Ook in een andere onderdrukte minderheidstaal (het Oeigoer in China) kun je ik en jij flexibeler gebruiken, zegt Nevins, maar ook daar moeten de twee of allebei naar spreker en luisteraar in het echt verwijzen of allebei naar spreker en luisteraar die genoemd zijn in de zin. Dat is dus misschien een échte beperking op hoe taal werkt.

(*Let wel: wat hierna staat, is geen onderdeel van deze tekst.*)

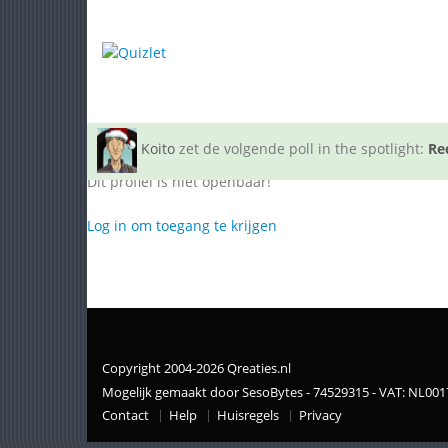
Koito
zet de volgende poll in the spotlight:
Re
Dit profiel is niet openbaar!
Log in om toegang te krijgen
Copyright 2004-2026 Qreaties.nl
Mogelijk gemaakt door SesoBytes - 74529315 - VAT: NL00
Contact
Help
Huisregels
Privacy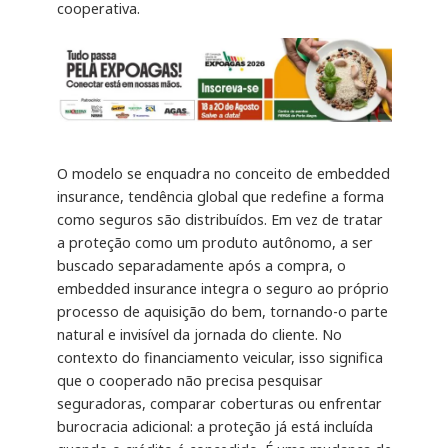
cooperativa.
O modelo se enquadra no conceito de embedded
insurance, tendência global que redefine a forma
como seguros são distribuídos. Em vez de tratar
a proteção como um produto autônomo, a ser
buscado separadamente após a compra, o
embedded insurance integra o seguro ao próprio
processo de aquisição do bem, tornando-o parte
natural e invisível da jornada do cliente. No
contexto do financiamento veicular, isso significa
que o cooperado não precisa pesquisar
seguradoras, comparar coberturas ou enfrentar
burocracia adicional: a proteção já está incluída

Wat we zeker weten: er wordt veel te weinig geld gestopt in het bestuderen van talen. Van de zesduizend die er nu zijn, staat een groot aantal nog veel meer onder druk dan het Zazaki of het Oeigoer. Zij zullen in de komende decennia mogelijk volkomen ongedocumenteerd ten onder gaan – en even zo vele kansen zullen er verdwijnen om te leren wat menselijke taal allemaal vermag, en wat uiteindelijk de beperkingen zijn.
Andrew Nevins. When Minoritized Languages Change Linguistic Theory. Cambridge University Press, 2022. Bestelinformatie bij de uitgever.